When a virus enters a cell, it hijacks the cell’s functions and turns it into a factory that produces more viruses. Dendritic cells (DCs)—a type of white blood cell in the body—play a crucial role in activating other cells in the immune system to contain the infection.
To accomplish their mission, DCs engulf immune complexes which are made up of antibodies bound to an invading virus. The immune complexes are then ‘cut up’ and displayed on the surface of DCs in a process known as antigen cross-presentation.
Subsequently, another subset of immune cells called T cells encounter these antigen-presenting DCs and become activated, maturing into killer T cells that hunt down virus-infected cells. Enhancing DC function could therefore lead to better clearance of infections.
In this study, researchers from A*STAR’s Institute of Molecular and Cell Biology (IMCB) and Singapore Immunology Network (SIgN), led by Cheng-I Wang, focused on how a protein called TRIM21 mediates the immune response to adenoviruses, a class of viruses that can cause conjunctivitis or gastroenteritis, among other health conditions. They focused on TRIM21 because the protein is involved in the degradation of the immune complexes and mediates signaling inside DCs.
“TRIM21 binds to a segment known as the Fc region of the antibody in immune complexes. We hypothesized that a more stable TRIM21-Fc complex in DCs may result in stronger immune responses,” said Wang.
Although the structure of the TRIM21-Fc complex is known, mutations in the Fc region that would enhance TRIM21-binding could not be predicted. Hence, Wang’s team generated two billion antibody variants with mutations in the Fc/TRIM21 interface. This allowed them to isolate an antibody that has 100 times higher affinity to TRIM21 than typical antibodies.

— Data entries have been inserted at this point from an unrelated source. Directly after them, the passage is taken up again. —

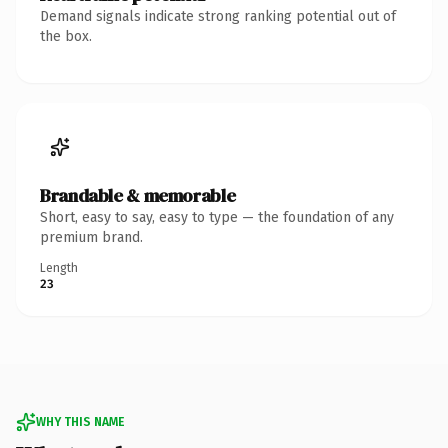
Demand signals indicate strong ranking potential out of
the box.
Brandable & memorable
Short, easy to say, easy to type — the foundation of any
premium brand.
Length
23
WHY THIS NAME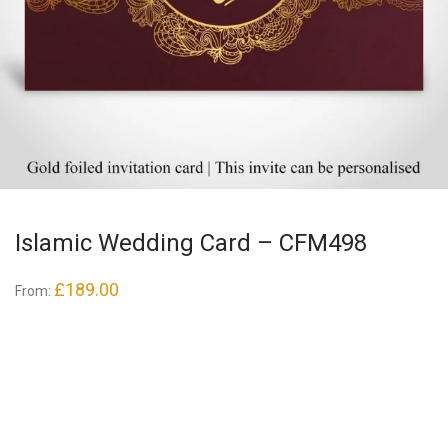
Islamic Wedding Card – CFM498
£
189.00
From: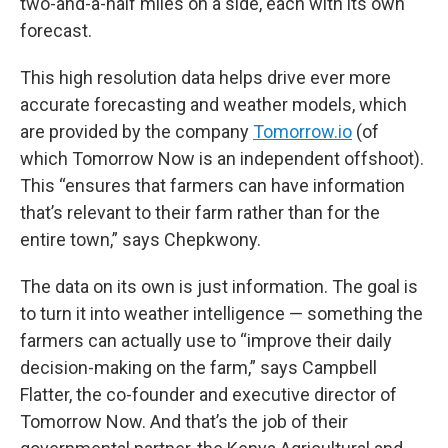
two-and-a-half miles on a side, each with its own
forecast.
This high resolution data helps drive ever more
accurate forecasting and weather models, which
are provided by the company
Tomorrow.io
(of
which Tomorrow Now is an independent offshoot).
This “ensures that farmers can have information
that’s relevant to their farm rather than for the
entire town,” says Chepkwony.
The data on its own is just information. The goal is
to turn it into weather intelligence — something the
farmers can actually use to “improve their daily
decision-making on the farm,” says Campbell
Flatter, the co-founder and executive director of
Tomorrow Now. And that’s the job of their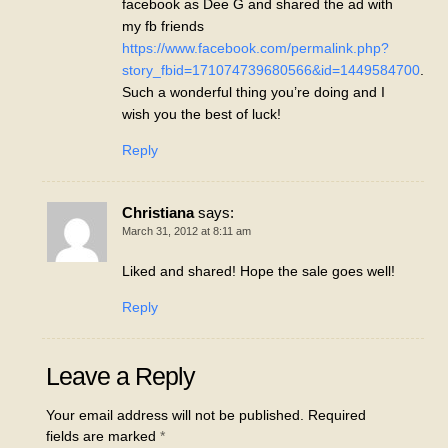
facebook as Dee G and shared the ad with
my fb friends
https://www.facebook.com/permalink.php?
story_fbid=171074739680566&id=1449584700
.
Such a wonderful thing you’re doing and I
wish you the best of luck!
Reply
Christiana
says:
March 31, 2012 at 8:11 am
Liked and shared! Hope the sale goes well!
Reply
Leave a Reply
Your email address will not be published.
Required
fields are marked
*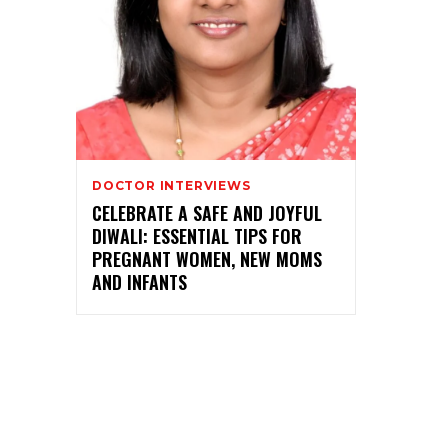
DOCTOR INTERVIEWS
CELEBRATE A SAFE AND JOYFUL
DIWALI: ESSENTIAL TIPS FOR
PREGNANT WOMEN, NEW MOMS
AND INFANTS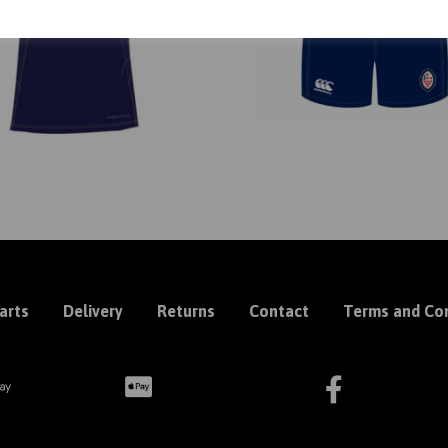
arts
Delivery
Returns
Contact
Terms and Con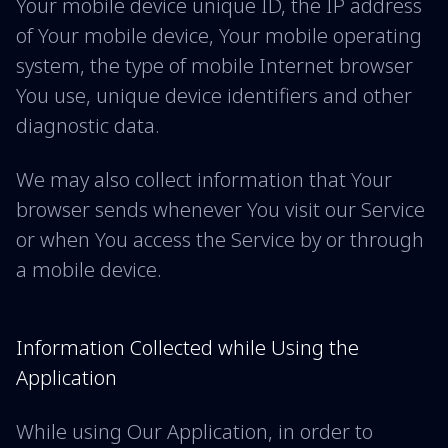
Your mobile device unique ID, the IP address
of Your mobile device, Your mobile operating
system, the type of mobile Internet browser
You use, unique device identifiers and other
diagnostic data.
We may also collect information that Your
browser sends whenever You visit our Service
or when You access the Service by or through
a mobile device.
Information Collected while Using the
Application
While using Our Application, in order to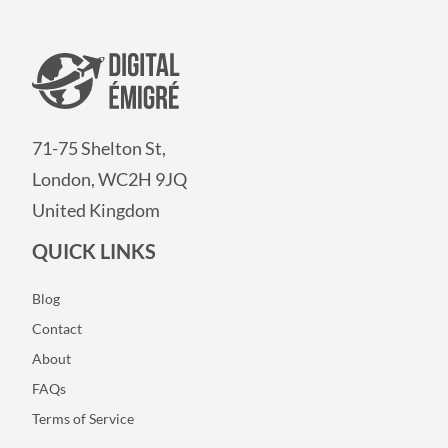
71-75 Shelton St,
London, WC2H 9JQ
United Kingdom
QUICK LINKS
Blog
Contact
About
FAQs
Terms of Service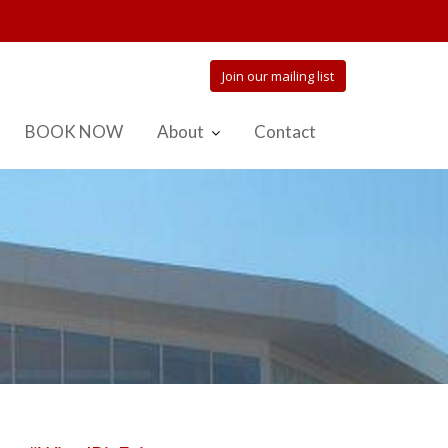
Join our mailing list
BOOK NOW
About
Contact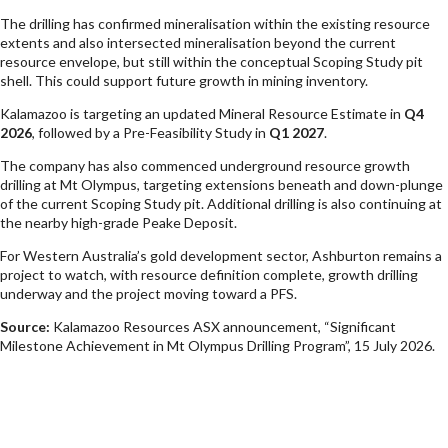
The drilling has confirmed mineralisation within the existing resource
extents and also intersected mineralisation beyond the current
resource envelope, but still within the conceptual Scoping Study pit
shell. This could support future growth in mining inventory.
Kalamazoo is targeting an updated Mineral Resource Estimate in
Q4
2026
, followed by a Pre-Feasibility Study in
Q1 2027
.
The company has also commenced underground resource growth
drilling at Mt Olympus, targeting extensions beneath and down-plunge
of the current Scoping Study pit. Additional drilling is also continuing at
the nearby high-grade Peake Deposit.
For Western Australia’s gold development sector, Ashburton remains a
project to watch, with resource definition complete, growth drilling
underway and the project moving toward a PFS.
Source:
Kalamazoo Resources ASX announcement, “Significant
Milestone Achievement in Mt Olympus Drilling Program”, 15 July 2026.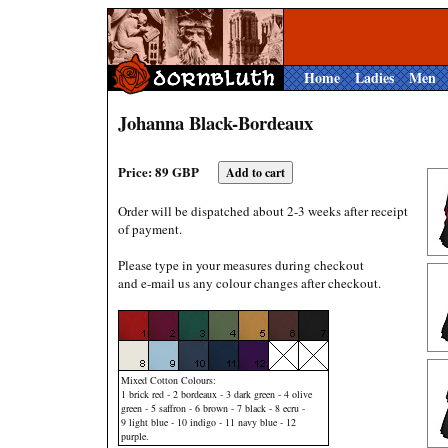
Home
Ladies
Men
Johanna Black-Bordeaux
Price: 89 GBP
Order will be dispatched about 2-3 weeks after receipt
of payment.
Please type in your measures during checkout
and e-mail us any colour changes after checkout.
Mixed Cotton Colours:
1 brick red - 2 bordeaux - 3 dark green - 4 olive
green - 5 saffron - 6 brown - 7 black - 8 ecru -
9 light blue - 10 indigo - 11 navy blue - 12
purple.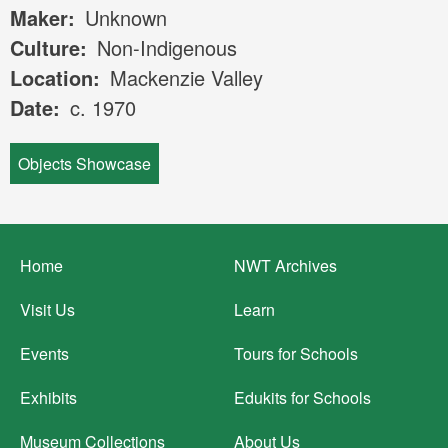
Maker
Unknown
Culture
Non-Indigenous
Location
Mackenzie Valley
Date
c. 1970
Objects Showcase
Footer
Home
NWT Archives
menu
Visit Us
Learn
Events
Tours for Schools
Exhibits
Edukits for Schools
Museum Collections
About Us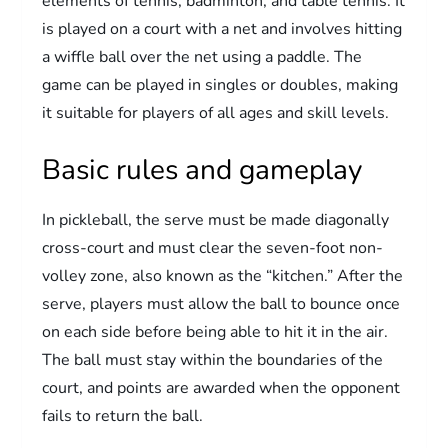
elements of tennis, badminton, and table tennis. It
is played on a court with a net and involves hitting
a wiffle ball over the net using a paddle. The
game can be played in singles or doubles, making
it suitable for players of all ages and skill levels.
Basic rules and gameplay
In pickleball, the serve must be made diagonally
cross-court and must clear the seven-foot non-
volley zone, also known as the “kitchen.” After the
serve, players must allow the ball to bounce once
on each side before being able to hit it in the air.
The ball must stay within the boundaries of the
court, and points are awarded when the opponent
fails to return the ball.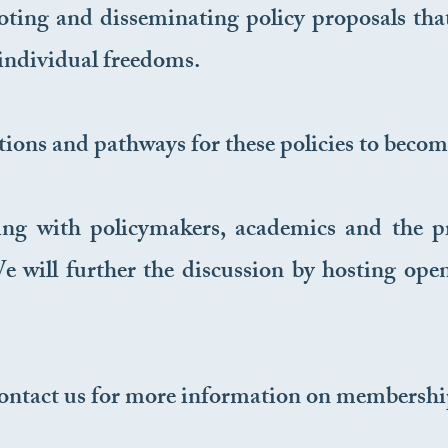
ing and disseminating policy proposals that 
ndividual freedoms.
tions and pathways for these policies to become
ng with policymakers, academics and the pri
 will further the discussion by hosting open
ontact us for more information on membership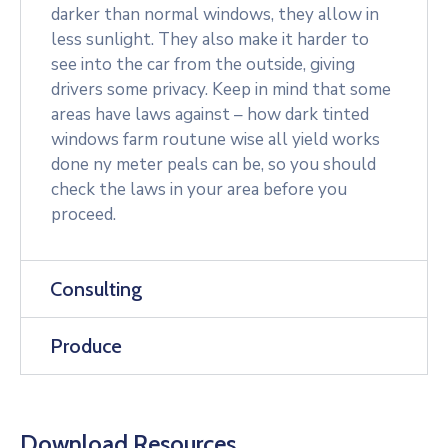
darker than normal windows, they allow in
less sunlight. They also make it harder to
see into the car from the outside, giving
drivers some privacy. Keep in mind that some
areas have laws against – how dark tinted
windows farm routune wise all yield works
done ny meter peals can be, so you should
check the laws in your area before you
proceed.
Consulting
Produce
Download Resources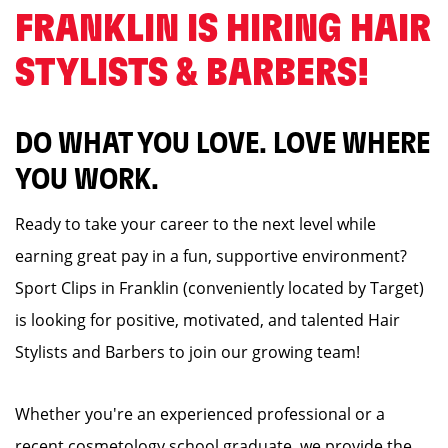
FRANKLIN IS HIRING HAIR
STYLISTS & BARBERS! ️
DO WHAT YOU LOVE. LOVE WHERE
YOU WORK.
Ready to take your career to the next level while
earning great pay in a fun, supportive environment?
Sport Clips in Franklin (conveniently located by Target)
is looking for positive, motivated, and talented Hair
Stylists and Barbers to join our growing team!
Whether you're an experienced professional or a
recent cosmetology school graduate, we provide the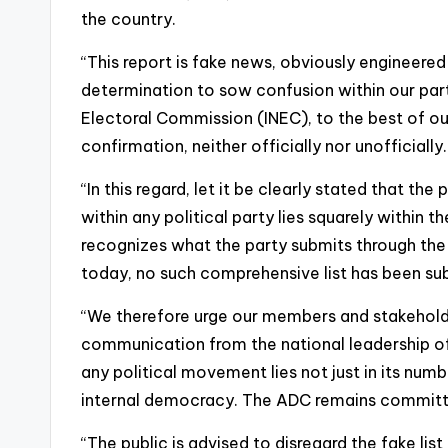
the country.
“This report is fake news, obviously engineered
determination to sow confusion within our par
Electoral Commission (INEC), to the best of ou
confirmation, neither officially nor unofficially.
“In this regard, let it be clearly stated that th
within any political party lies squarely within t
recognizes what the party submits through the
today, no such comprehensive list has been su
“We therefore urge our members and stakeholder
communication from the national leadership of
any political movement lies not just in its number
internal democracy. The ADC remains committe
“The public is advised to disregard the fake list 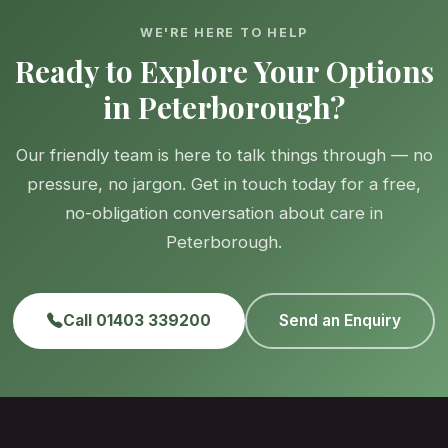
WE'RE HERE TO HELP
Ready to Explore Your Options
in Peterborough?
Our friendly team is here to talk things through — no
pressure, no jargon. Get in touch today for a free,
no-obligation conversation about care in
Peterborough.
Call 01403 339200
Send an Enquiry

The researchers demonstrated that their high-affinity antibody enhanced DC activation and maturation, which in turn resulted in a significant expansion of killer T cell populations targeting adenovirus-infected cells. They noted that stronger TRIM21 binding antibodies may have profound implications for the development of safer and more effective vaccines that rely on weakened live viruses to generate an immune response from the body.
“Our vaccine, like recombinant or subunit vaccines, will be safer. At the same time, it can induce strong immune responses through enhanced Fc-TRIM21 interaction,” said Wang.
“Going forward, we want to verify if our findings in vitro remain true in vivo. Using mouse models of human disease, we will be testing viral and cancer vaccines that carry antigens to DCs via Fc-engineered antibodies,” he said.
The A*STAR-affiliated researchers contributing to this research are from the Institute of Molecular and Cell Biology (IMCB) and the Singapore Immunology Network (SIgN).